The smooth muscles present in the blood vessels are innervated by sympathetic noradrenergic fibers, which bring about the constriction of the blood vessels. The parasympathetic innervations to the smooth muscle are almost insignificant. The arterioles are the major site of resistance to the blood flow.

Blood always flows from areas of higher pressure to areas of lower pressure except in certain situations when momentum transiently sustains flow (forward flow of blood in aorta during protodiastole phase of ventricular diastole. In this phase, in spite of semi­lunar valves being in the open state and the pressure being more in the aorta than in left ventricle, there will not be back flow of blood into the ventricle from the aorta).

Shear Stress:

i. Flowing blood creates a force on the endothelium that is parallel to the long axis of the vessel.

ii. This shear stress is proportionate to the viscosity (ƞ) times the shear rate.

iii. Shear rate is the rate at which the axial velocity increases from the vessel wall towards the lumen.

Average Velocity:

i. It is important to distinguish between velocity and flow.

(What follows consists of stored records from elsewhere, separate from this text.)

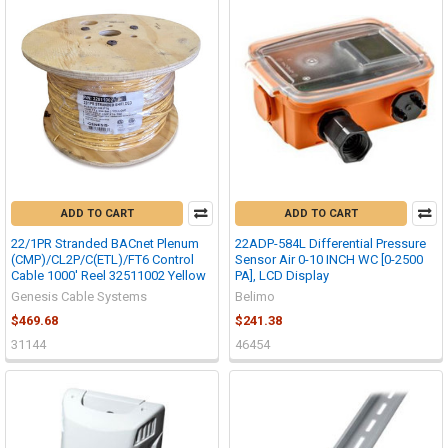
ADD TO CART
ADD TO CART
22/1PR Stranded BACnet Plenum
22ADP-584L Differential Pressure
(CMP)/CL2P/C(ETL)/FT6 Control
Sensor Air 0-10 INCH WC [0-2500
Cable 1000' Reel 32511002 Yellow
PA], LCD Display
Genesis Cable Systems
Belimo
$469.68
$241.38
31144
46454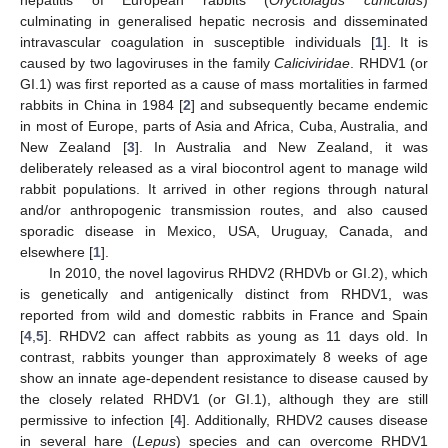
culminating in generalised hepatic necrosis and disseminated
intravascular coagulation in susceptible individuals [
1
]. It is
caused by two lagoviruses in the family
Caliciviridae
. RHDV1 (or
GI.1) was first reported as a cause of mass mortalities in farmed
rabbits in China in 1984 [
2
] and subsequently became endemic
in most of Europe, parts of Asia and Africa, Cuba, Australia, and
New Zealand [
3
]. In Australia and New Zealand, it was
deliberately released as a viral biocontrol agent to manage wild
rabbit populations. It arrived in other regions through natural
and/or anthropogenic transmission routes, and also caused
sporadic disease in Mexico, USA, Uruguay, Canada, and
elsewhere [
1
].
In 2010, the novel lagovirus RHDV2 (RHDVb or GI.2), which
is genetically and antigenically distinct from RHDV1, was
reported from wild and domestic rabbits in France and Spain
[
4
,
5
]. RHDV2 can affect rabbits as young as 11 days old. In
contrast, rabbits younger than approximately 8 weeks of age
show an innate age-dependent resistance to disease caused by
the closely related RHDV1 (or GI.1), although they are still
permissive to infection [
4
]. Additionally, RHDV2 causes disease
in several hare (
Lepus
) species and can overcome RHDV1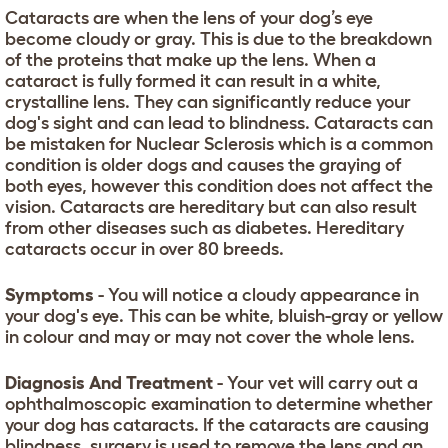
Cataracts are when the lens of your dog’s eye
become cloudy or gray. This is due to the breakdown
of the proteins that make up the lens. When a
cataract is fully formed it can result in a white,
crystalline lens. They can significantly reduce your
dog's sight and can lead to blindness. Cataracts can
be mistaken for Nuclear Sclerosis which is a common
condition is older dogs and causes the graying of
both eyes, however this condition does not affect the
vision. Cataracts are hereditary but can also result
from other diseases such as diabetes. Hereditary
cataracts occur in over 80 breeds.
Symptoms
- You will notice a cloudy appearance in
your dog's eye. This can be white, bluish-gray or yellow
in colour and may or may not cover the whole lens.
Diagnosis And Treatment
- Your vet will carry out a
ophthalmoscopic examination to determine whether
your dog has cataracts. If the cataracts are causing
blindness, surgery is used to remove the lens and an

ii. Velocity is rate of displacement per unit time, whereas flow is rate of volume flow per unit time.

iii. Velocity is proportionate to

V = Q/A

V = velocity;

Q = flow;

A = area of the conduit

Hence Q = A × V

The average velocity of blood is inversely proportional to the total cross-sectional area. Therefore, the average velocity of blood flow is high in aorta, decreases gradually in the arterial compartment and is least at the level of capillaries (the cross-sectional area of capillaries will be few thousands of times to that of the aorta). The average velocity of blood again increases slight in the veins.

Viscosity and Resistance:

i. The resistance to flow is determined not only by the radius of blood vessels but also by viscosity of blood.

ii. Blood is about 5-6 times more viscous to that of water.

iii. In large vessels, increase in hematocrit causes appreciable increase in viscosity.

iv. In small vessels, the change in hematocrit does not affect the viscosity much. This is because of change in the type of blood flow.

v. That is why changes in hematocrit will have relatively no effect in the change of viscosity.

vi. Apart from hematocrit, the other factors of blood which contribute for viscosity are fibrinogen and immunoglobulin in plasma. Hence, any increase in fibrinogen and immunoglobulin levels in circula­tion affects viscosity.

Critical Closing Pressure or Critical Opening Pressure (Fig. 3.12):

Minimum Pressure Required to Maintain the Patency of the Arteries

i. Critical closing pressure is the minimum pressure that should be exerted by blood in order to maintain the patency of vessels in the arterial compartment.

ii. Normally, it is around 20 mm Hg.

iii. Since blood vessels are collapsible, when the blood pressure is less than 20 mm Hg, the walls of the blood vessels get collapsed and there will be no flow of blood through the blood vessel.